There is no doubt: creatine is the most wildly popular bodybuilding and performance enhancing non-hormonal supplement on the market. Pennsylvania State University did a study which revealed that creatine supplementation results in increased strength and muscle mass gains.
But is creatine supplementation dangerous? Are the negative criticisms of creatine valid? Let’s take a look.
A popular criticism of creatine is that it leads to an increase in muscle cramps, muscle spasms, and pulled muscles. In a study performed at Appalachian State University, researchers found these claims to be false. A pool of 26 athletes who used creatine for up to 4 years each had a similar injury and cramping rate as athletes who did not supplement with creatine.

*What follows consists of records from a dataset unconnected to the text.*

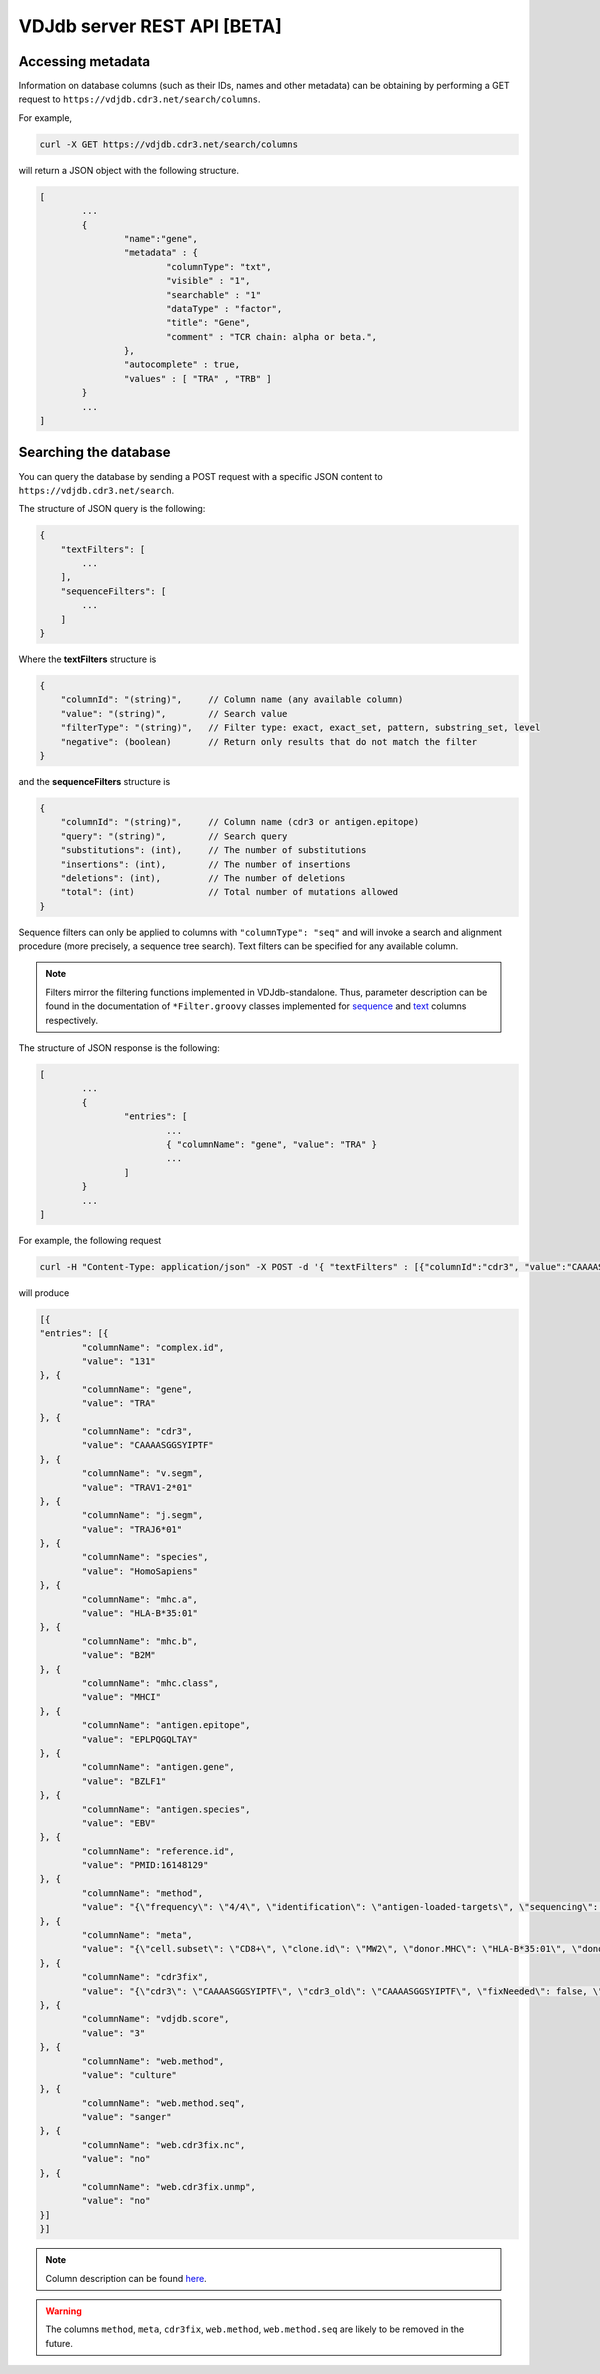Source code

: .. _api:

VDJdb server REST API **[BETA]**
--------------------------------

Accessing metadata
^^^^^^^^^^^^^^^^^^

Information on database columns (such as their IDs, names and other metadata) can
be obtaining by performing a GET request to ``https://vdjdb.cdr3.net/search/columns``.

For example,

.. code:: bash

	curl -X GET https://vdjdb.cdr3.net/search/columns

will return a JSON object with the following structure.

.. code:: json

	[
		...
		{
			"name":"gene",
			"metadata" : {
				"columnType": "txt",
				"visible" : "1",
				"searchable" : "1"
				"dataType" : "factor",
				"title": "Gene",
				"comment" : "TCR chain: alpha or beta.",
			},
			"autocomplete" : true,
			"values" : [ "TRA" , "TRB" ]
		}
		...
	]


Searching the database
^^^^^^^^^^^^^^^^^^^^^^

You can query the database by sending a POST request with a specific JSON content to ``https://vdjdb.cdr3.net/search``.

The structure of JSON query is the following:

.. code:: json

    {
        "textFilters": [
            ...
        ],
        "sequenceFilters": [
            ...
        ]
    }


Where the **textFilters** structure is

.. code:: json

    {
        "columnId": "(string)",     // Column name (any available column)
        "value": "(string)",        // Search value
        "filterType": "(string)",   // Filter type: exact, exact_set, pattern, substring_set, level
        "negative": (boolean)       // Return only results that do not match the filter
    }


and the **sequenceFilters** structure is

.. code:: json

    {
        "columnId": "(string)",     // Column name (cdr3 or antigen.epitope)
        "query": "(string)",        // Search query
        "substitutions": (int),     // The number of substitutions
        "insertions": (int),        // The number of insertions
        "deletions": (int),         // The number of deletions
        "total": (int)              // Total number of mutations allowed
    }

Sequence filters can only be applied to columns with ``"columnType": "seq"`` and will invoke a search and alignment procedure
(more precisely, a sequence tree search). Text filters can be specified for any available column.

.. note::
    Filters mirror the filtering functions implemented in VDJdb-standalone.
    Thus, parameter description can be found in the documentation of ``*Filter.groovy`` classes implemented for
    `sequence <https://github.com/antigenomics/vdjdb-standalone/tree/master/src/main/groovy/com/antigenomics/vdjdb/sequence>`__ and
    `text <https://github.com/antigenomics/vdjdb-standalone/blob/master/src/main/groovy/com/antigenomics/vdjdb/text>`__ columns respectively.

The structure of JSON response is the following:

.. code:: json

	[
		...
		{
			"entries": [
				...
				{ "columnName": "gene", "value": "TRA" }
				...
			]
		}
		...
	]

For example, the following request

.. code:: bash

	curl -H "Content-Type: application/json" -X POST -d '{ "textFilters" : [{"columnId":"cdr3", "value":"CAAAASGGSYIPTF", "filterType":"exact", "negative":false }], "sequenceFilters" : [] }' https://vdjdb.cdr3.net/search

will produce

.. code:: json

	[{
    	"entries": [{
        	"columnName": "complex.id",
        	"value": "131"
    	}, {
        	"columnName": "gene",
        	"value": "TRA"
    	}, {
        	"columnName": "cdr3",
        	"value": "CAAAASGGSYIPTF"
    	}, {
        	"columnName": "v.segm",
        	"value": "TRAV1-2*01"
    	}, {
        	"columnName": "j.segm",
        	"value": "TRAJ6*01"
    	}, {
        	"columnName": "species",
        	"value": "HomoSapiens"
    	}, {
        	"columnName": "mhc.a",
        	"value": "HLA-B*35:01"
    	}, {
        	"columnName": "mhc.b",
        	"value": "B2M"
    	}, {
        	"columnName": "mhc.class",
        	"value": "MHCI"
    	}, {
        	"columnName": "antigen.epitope",
        	"value": "EPLPQGQLTAY"
    	}, {
        	"columnName": "antigen.gene",
        	"value": "BZLF1"
    	}, {
        	"columnName": "antigen.species",
        	"value": "EBV"
    	}, {
        	"columnName": "reference.id",
        	"value": "PMID:16148129"
    	}, {
        	"columnName": "method",
        	"value": "{\"frequency\": \"4/4\", \"identification\": \"antigen-loaded-targets\", \"sequencing\": \"sanger\", \"singlecell\": \"\", 	\"verification\": \"antigen-loaded-targets,tetramer-stain\"}"
    	}, {
        	"columnName": "meta",
        	"value": "{\"cell.subset\": \"CD8+\", \"clone.id\": \"MW2\", \"donor.MHC\": \"HLA-B*35:01\", \"donor.MHC.method\": \"sequencing\", \"epitope.id\": \"\", \"replica.id\": \"\", \"samples.found\": 1, \"structure.id\": \"\", \"studies.found\": 1, \"study.id\": \"\", \"subject.cohort\": \"healthy\", \"subject.id\": \"\", \"tissue\": \"CTL culture\"}"
    	}, {
        	"columnName": "cdr3fix",
        	"value": "{\"cdr3\": \"CAAAASGGSYIPTF\", \"cdr3_old\": \"CAAAASGGSYIPTF\", \"fixNeeded\": false, \"good\": true, \"jCanonical\": true, \"jFixType\": \"NoFixNeeded\", \"jId\": \"TRAJ6*01\", \"jStart\": 4, \"vCanonical\": true, \"vEnd\": 2, \"vFixType\": \"NoFixNeeded\", \"vId\": \"TRAV1-2*01\"}"
    	}, {
        	"columnName": "vdjdb.score",
        	"value": "3"
    	}, {
        	"columnName": "web.method",
        	"value": "culture"
    	}, {
        	"columnName": "web.method.seq",
        	"value": "sanger"
    	}, {
        	"columnName": "web.cdr3fix.nc",
        	"value": "no"
    	}, {
        	"columnName": "web.cdr3fix.unmp",
        	"value": "no"
    	}]
	}]

.. note:: Column description can be found `here <https://github.com/antigenomics/vdjdb-db#database-specification>`__.

.. warning:: The columns ``method``, ``meta``, ``cdr3fix``, ``web.method``, ``web.method.seq`` are likely to be removed in the future.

Another recent study, Few Adverse Effects of Long-Term Creatine Supplementation in a Placebo-Controlled Trial, revealed the same conclusion. Half of a 175 subject pool supplemented with 10 grams of creatine a day for 310 days. The other half of the subject pool did not supplement with creatine. Injury, cramping and spasms rates were the same for both groups.
Another study conducted by Truman State University researched the impact of long term creatine supplementation on the kidneys and liver. 23 football players supplemented with 14 grams of creatine a day for 3 years. The results of the study? Creatine supplementation does not harm the kidneys or liver.
In fact, it has been shown that creatine supplementation actually provides some surprising positive benefits. In the study, High-performance capillary electrophoresis-pure creatine monohydrate reduces blood lipids in men and women, creatine supplementation drove down very-low-density lipoprotein levels by nearly 33%.
Bottom line…creatine supplementation is safe. In some rare cases creatine can cause diarrhea or stomach cramps, but it does not lead to injury, muscle cramps, or kidney or liver damage.